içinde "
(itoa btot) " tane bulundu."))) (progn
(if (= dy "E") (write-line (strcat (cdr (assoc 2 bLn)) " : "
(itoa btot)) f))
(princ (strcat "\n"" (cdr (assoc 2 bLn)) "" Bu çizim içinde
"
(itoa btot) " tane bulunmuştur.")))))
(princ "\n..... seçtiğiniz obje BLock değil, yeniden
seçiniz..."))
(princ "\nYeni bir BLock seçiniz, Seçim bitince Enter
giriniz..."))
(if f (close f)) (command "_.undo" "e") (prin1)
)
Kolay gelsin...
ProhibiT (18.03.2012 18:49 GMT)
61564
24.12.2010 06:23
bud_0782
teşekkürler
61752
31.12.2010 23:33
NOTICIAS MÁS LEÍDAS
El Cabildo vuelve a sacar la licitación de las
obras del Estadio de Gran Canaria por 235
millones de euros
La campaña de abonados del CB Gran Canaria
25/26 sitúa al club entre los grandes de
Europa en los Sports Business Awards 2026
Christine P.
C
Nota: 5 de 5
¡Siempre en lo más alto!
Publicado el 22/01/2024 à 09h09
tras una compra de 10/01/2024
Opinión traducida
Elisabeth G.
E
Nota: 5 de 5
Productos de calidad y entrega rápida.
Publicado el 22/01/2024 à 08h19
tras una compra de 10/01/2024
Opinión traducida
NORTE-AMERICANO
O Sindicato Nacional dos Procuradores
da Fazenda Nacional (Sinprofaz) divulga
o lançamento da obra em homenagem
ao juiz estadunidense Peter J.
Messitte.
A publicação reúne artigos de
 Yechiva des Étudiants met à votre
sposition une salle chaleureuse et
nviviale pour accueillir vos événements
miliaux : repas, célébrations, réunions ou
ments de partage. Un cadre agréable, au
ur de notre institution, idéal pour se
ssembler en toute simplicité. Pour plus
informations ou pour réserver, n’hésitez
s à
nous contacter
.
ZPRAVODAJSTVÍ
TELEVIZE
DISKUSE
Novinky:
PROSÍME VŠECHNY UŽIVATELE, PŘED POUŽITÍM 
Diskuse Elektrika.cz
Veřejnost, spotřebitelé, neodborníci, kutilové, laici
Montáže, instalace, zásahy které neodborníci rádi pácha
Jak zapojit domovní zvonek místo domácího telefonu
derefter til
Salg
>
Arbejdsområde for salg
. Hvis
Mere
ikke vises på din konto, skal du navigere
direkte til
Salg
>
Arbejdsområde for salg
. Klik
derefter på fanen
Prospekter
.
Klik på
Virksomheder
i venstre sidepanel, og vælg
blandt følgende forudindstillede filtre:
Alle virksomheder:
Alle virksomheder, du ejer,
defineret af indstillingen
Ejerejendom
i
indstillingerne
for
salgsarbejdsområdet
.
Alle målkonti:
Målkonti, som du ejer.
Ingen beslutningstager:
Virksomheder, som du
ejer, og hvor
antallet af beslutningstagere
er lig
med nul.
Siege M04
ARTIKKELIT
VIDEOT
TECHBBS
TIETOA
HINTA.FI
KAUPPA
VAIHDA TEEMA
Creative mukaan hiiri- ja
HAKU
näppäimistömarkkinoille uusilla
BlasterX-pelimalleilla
==
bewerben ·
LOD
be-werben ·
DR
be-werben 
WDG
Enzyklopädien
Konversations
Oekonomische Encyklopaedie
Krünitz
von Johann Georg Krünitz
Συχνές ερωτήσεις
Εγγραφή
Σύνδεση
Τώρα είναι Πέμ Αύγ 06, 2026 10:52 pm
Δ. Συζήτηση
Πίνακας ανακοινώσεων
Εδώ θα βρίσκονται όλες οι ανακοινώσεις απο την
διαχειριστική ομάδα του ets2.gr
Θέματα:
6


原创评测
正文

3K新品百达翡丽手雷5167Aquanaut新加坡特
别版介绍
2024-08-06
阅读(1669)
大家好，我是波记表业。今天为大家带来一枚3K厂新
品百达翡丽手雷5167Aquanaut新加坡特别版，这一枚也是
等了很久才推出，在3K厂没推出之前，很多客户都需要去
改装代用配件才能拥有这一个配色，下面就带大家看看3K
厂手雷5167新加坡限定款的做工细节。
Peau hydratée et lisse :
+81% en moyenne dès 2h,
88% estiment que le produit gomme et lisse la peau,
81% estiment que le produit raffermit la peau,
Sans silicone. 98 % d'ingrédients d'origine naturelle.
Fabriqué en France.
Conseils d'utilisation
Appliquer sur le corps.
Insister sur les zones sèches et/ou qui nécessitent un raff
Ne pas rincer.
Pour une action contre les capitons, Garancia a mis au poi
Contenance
--
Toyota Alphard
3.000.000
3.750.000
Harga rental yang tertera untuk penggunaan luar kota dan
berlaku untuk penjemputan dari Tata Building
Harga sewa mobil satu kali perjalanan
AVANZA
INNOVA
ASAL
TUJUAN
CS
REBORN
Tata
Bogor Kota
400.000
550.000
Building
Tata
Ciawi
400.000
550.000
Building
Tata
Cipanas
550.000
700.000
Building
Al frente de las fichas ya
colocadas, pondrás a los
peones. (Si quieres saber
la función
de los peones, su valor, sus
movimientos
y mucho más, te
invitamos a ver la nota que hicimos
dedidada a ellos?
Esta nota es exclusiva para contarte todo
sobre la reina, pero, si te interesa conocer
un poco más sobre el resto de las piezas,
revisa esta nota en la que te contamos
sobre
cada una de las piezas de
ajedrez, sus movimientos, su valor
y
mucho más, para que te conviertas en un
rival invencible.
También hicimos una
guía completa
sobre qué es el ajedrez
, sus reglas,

- _Task details_: Print, without any alteration, every line from the one containing "Toyota Alphard" down to the one containing "dedidada a ellos?", including both of those lines.

- _Response_:
Toyota Alphard
3.000.000
3.750.000
Harga rental yang tertera untuk penggunaan luar kota dan
berlaku untuk penjemputan dari Tata Building
Harga sewa mobil satu kali perjalanan
AVANZA
INNOVA
ASAL
TUJUAN
CS
REBORN
Tata
Bogor Kota
400.000
550.000
Building
Tata
Ciawi
400.000
550.000
Building
Tata
Cipanas
550.000
700.000
Building
Al frente de las fichas ya
colocadas, pondrás a los
peones. (Si quieres saber
la función
de los peones, su valor, sus
movimientos
y mucho más, te
invitamos a ver la nota que hicimos
dedidada a ellos?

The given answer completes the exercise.